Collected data
· · ·

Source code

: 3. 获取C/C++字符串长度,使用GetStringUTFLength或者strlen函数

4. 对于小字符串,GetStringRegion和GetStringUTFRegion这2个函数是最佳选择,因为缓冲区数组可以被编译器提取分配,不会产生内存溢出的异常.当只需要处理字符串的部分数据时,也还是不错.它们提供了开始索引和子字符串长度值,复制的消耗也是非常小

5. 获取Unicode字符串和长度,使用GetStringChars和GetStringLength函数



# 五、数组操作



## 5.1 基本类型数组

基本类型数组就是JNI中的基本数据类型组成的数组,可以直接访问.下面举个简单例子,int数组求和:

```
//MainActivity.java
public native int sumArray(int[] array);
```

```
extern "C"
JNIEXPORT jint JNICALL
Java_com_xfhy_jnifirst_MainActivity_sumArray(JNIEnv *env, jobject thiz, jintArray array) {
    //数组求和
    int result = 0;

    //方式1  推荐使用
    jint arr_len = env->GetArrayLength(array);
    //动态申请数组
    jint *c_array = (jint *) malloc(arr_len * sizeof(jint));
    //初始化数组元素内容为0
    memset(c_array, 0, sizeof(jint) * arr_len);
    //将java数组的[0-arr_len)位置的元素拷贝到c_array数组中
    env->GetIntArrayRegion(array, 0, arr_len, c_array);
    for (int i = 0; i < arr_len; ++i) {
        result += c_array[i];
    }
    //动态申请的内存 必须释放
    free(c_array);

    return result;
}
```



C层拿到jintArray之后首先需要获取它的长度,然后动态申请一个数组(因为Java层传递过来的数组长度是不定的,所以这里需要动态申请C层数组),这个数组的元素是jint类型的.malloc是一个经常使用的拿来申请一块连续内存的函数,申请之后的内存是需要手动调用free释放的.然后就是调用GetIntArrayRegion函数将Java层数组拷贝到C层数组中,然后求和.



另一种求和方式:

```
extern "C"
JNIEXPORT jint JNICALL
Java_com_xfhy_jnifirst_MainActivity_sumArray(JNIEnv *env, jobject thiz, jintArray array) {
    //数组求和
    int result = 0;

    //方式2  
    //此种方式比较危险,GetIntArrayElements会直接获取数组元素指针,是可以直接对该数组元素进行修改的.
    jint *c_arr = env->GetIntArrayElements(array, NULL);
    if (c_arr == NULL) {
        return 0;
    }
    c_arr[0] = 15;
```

· · ·

:: ACTIVITY ::
The answer should be all the entries, restated with no word changed.

:: TASK RESPONSE ::
Source code

: 3. 获取C/C++字符串长度,使用GetStringUTFLength或者strlen函数

4. 对于小字符串,GetStringRegion和GetStringUTFRegion这2个函数是最佳选择,因为缓冲区数组可以被编译器提取分配,不会产生内存溢出的异常.当只需要处理字符串的部分数据时,也还是不错.它们提供了开始索引和子字符串长度值,复制的消耗也是非常小

5. 获取Unicode字符串和长度,使用GetStringChars和GetStringLength函数



# 五、数组操作



## 5.1 基本类型数组

基本类型数组就是JNI中的基本数据类型组成的数组,可以直接访问.下面举个简单例子,int数组求和:

```
//MainActivity.java
public native int sumArray(int[] array);
```

```
extern "C"
JNIEXPORT jint JNICALL
Java_com_xfhy_jnifirst_MainActivity_sumArray(JNIEnv *env, jobject thiz, jintArray array) {
    //数组求和
    int result = 0;

    //方式1  推荐使用
    jint arr_len = env->GetArrayLength(array);
    //动态申请数组
    jint *c_array = (jint *) malloc(arr_len * sizeof(jint));
    //初始化数组元素内容为0
    memset(c_array, 0, sizeof(jint) * arr_len);
    //将java数组的[0-arr_len)位置的元素拷贝到c_array数组中
    env->GetIntArrayRegion(array, 0, arr_len, c_array);
    for (int i = 0; i < arr_len; ++i) {
        result += c_array[i];
    }
    //动态申请的内存 必须释放
    free(c_array);

    return result;
}
```



C层拿到jintArray之后首先需要获取它的长度,然后动态申请一个数组(因为Java层传递过来的数组长度是不定的,所以这里需要动态申请C层数组),这个数组的元素是jint类型的.malloc是一个经常使用的拿来申请一块连续内存的函数,申请之后的内存是需要手动调用free释放的.然后就是调用GetIntArrayRegion函数将Java层数组拷贝到C层数组中,然后求和.



另一种求和方式:

```
extern "C"
JNIEXPORT jint JNICALL
Java_com_xfhy_jnifirst_MainActivity_sumArray(JNIEnv *env, jobject thiz, jintArray array) {
    //数组求和
    int result = 0;

    //方式2  
    //此种方式比较危险,GetIntArrayElements会直接获取数组元素指针,是可以直接对该数组元素进行修改的.
    jint *c_arr = env->GetIntArrayElements(array, NULL);
    if (c_arr == NULL) {
        return 0;
    }
    c_arr[0] = 15;
```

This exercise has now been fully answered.